This is what I meant. Both cases are ambiguous; you're arguing in favour of re-ordering the list, not against the Oxford comma. And since the Oxford comma resolves ambiguity in many other cases, I don't see why you would argue against it.
Because any case where the Oxford comma could resolve ambiguity could have the ambiguity resolved in another way. I view it as an intrusive and unnecessary punctuation point. Using the Oxford comma to maintain a list's order for stylistic reasons is essentially using poetic license on punctuation, which is something I don't hold with.
Some examples from the wiki page;
They went to Oregon with Betty, who was a maid and a cook.

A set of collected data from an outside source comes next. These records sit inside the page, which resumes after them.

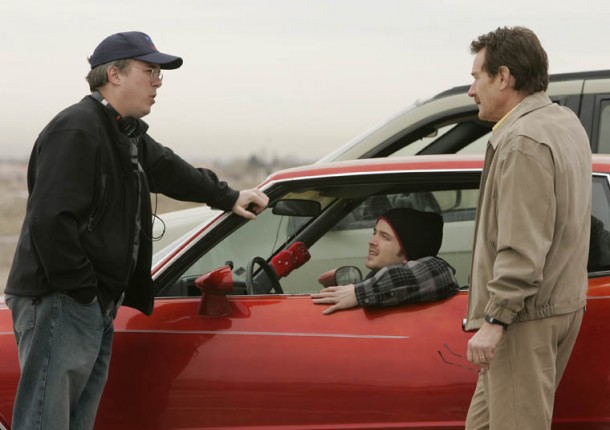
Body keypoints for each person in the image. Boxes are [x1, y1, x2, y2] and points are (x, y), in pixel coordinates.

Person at [4, 31, 268, 430]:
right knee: (46, 422)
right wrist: (82, 293)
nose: (159, 82)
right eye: (150, 71)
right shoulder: (77, 129)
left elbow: (168, 168)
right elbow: (50, 221)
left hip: (89, 304)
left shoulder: (123, 133)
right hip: (60, 300)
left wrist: (228, 196)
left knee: (75, 422)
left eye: (160, 73)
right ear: (114, 74)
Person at [463, 26, 592, 429]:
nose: (471, 90)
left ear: (503, 77)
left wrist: (495, 321)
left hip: (524, 318)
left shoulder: (523, 140)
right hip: (557, 305)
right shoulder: (563, 122)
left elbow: (522, 247)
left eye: (477, 77)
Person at [311, 207, 460, 315]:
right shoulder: (379, 282)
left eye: (385, 237)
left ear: (407, 253)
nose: (372, 241)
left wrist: (358, 293)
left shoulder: (435, 270)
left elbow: (436, 271)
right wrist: (341, 291)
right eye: (375, 233)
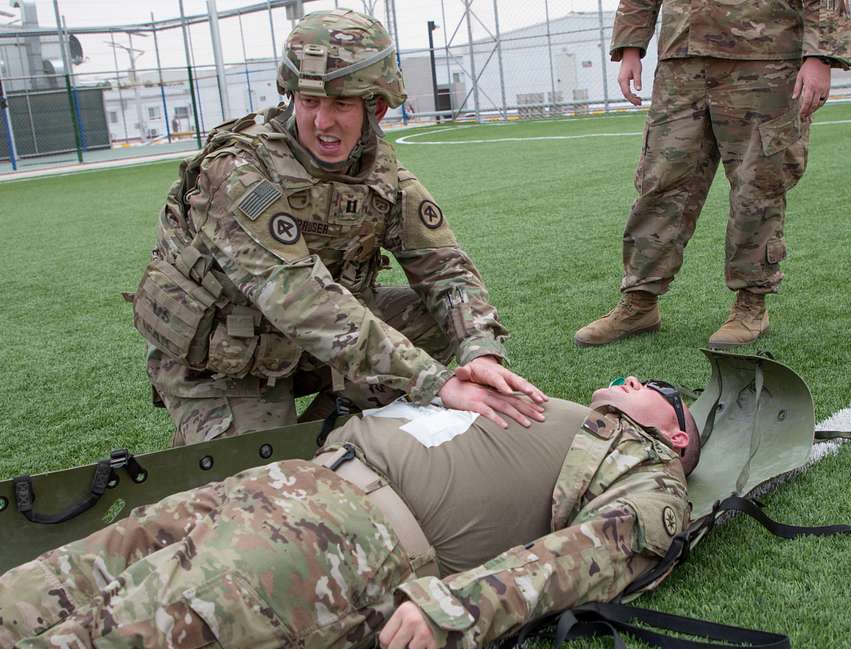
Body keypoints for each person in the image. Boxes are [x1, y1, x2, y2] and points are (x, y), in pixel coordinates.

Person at [0, 376, 700, 649]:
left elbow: (584, 555)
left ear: (675, 432)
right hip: (295, 482)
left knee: (101, 646)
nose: (636, 377)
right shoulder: (567, 415)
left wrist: (453, 609)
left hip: (338, 546)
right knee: (53, 580)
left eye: (658, 390)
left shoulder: (651, 472)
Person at [132, 9, 545, 446]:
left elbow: (446, 270)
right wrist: (435, 381)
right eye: (309, 101)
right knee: (259, 484)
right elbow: (298, 298)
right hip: (225, 355)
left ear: (377, 108)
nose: (321, 122)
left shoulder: (383, 176)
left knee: (437, 320)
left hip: (310, 343)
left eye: (341, 104)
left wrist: (480, 351)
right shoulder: (237, 171)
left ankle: (336, 424)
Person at [574, 0, 851, 349]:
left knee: (757, 185)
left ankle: (752, 304)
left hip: (765, 60)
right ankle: (639, 302)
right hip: (682, 62)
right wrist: (631, 47)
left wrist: (820, 56)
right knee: (660, 182)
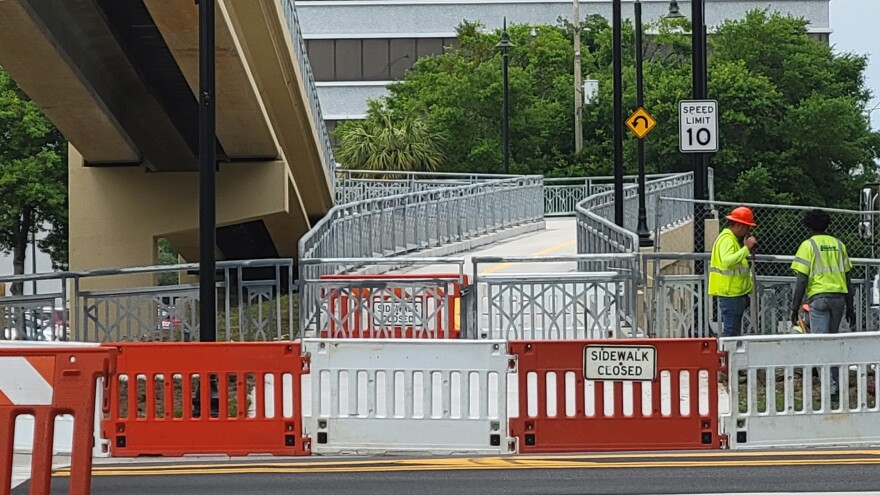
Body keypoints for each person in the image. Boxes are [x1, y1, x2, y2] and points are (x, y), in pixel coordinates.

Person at [790, 209, 854, 401]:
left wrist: (794, 307)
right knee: (832, 343)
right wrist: (850, 306)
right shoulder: (838, 244)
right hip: (839, 298)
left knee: (820, 344)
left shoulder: (807, 245)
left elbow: (801, 279)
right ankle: (834, 386)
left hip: (818, 298)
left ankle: (829, 389)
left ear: (808, 227)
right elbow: (847, 277)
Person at [709, 206, 758, 337]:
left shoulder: (728, 239)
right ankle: (726, 357)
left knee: (732, 332)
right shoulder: (727, 240)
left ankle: (727, 356)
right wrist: (746, 248)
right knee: (731, 334)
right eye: (747, 227)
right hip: (731, 294)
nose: (747, 230)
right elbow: (728, 262)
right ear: (739, 225)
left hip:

They went to Oregon with Betty, both a maid and a cook.
They went to Oregon with Betty (a maid) and a cook.
They went to Oregon with Betty – a maid – and a cook.
They went to Oregon with the maid Betty and a cook.
They went to Oregon with Betty and a maid and a cook.
They went to Oregon with Betty, one maid and a cook.
See, maybe we just speak the language differently, but I couldn't disagree more. I would always pronounce the pause before the "and". Pronouncing it otherwise makes it sound like "Spain and France" belong together. Think of the length of the pause between "Portugal" and "Spain" when you say that; is the pause between "Spain" and "and" really shorter? Because if it isn't, there needs to be a comma.
When I speak, the pauses are always identical;
Por-tu-gal,-Spain-and-France
1-and-ah-2-and-3
If I want to introduce a longer pause for emphasis, I add them consistently;
Por-tu-gal,-pause-Spain-pause-and-France-pause
1-and-ah-beat-2-beat-and-3-beat
But when I read the list with an Oxford comma, this is what I get;
Por-tu-gal,-Spain,-and-France
1-and-ah-2-beat-and-3
The Oxford comma is like an unnecessary and annoying speed bump that serve no other purpose than to break my rhythm and make me hit my head off the ceiling.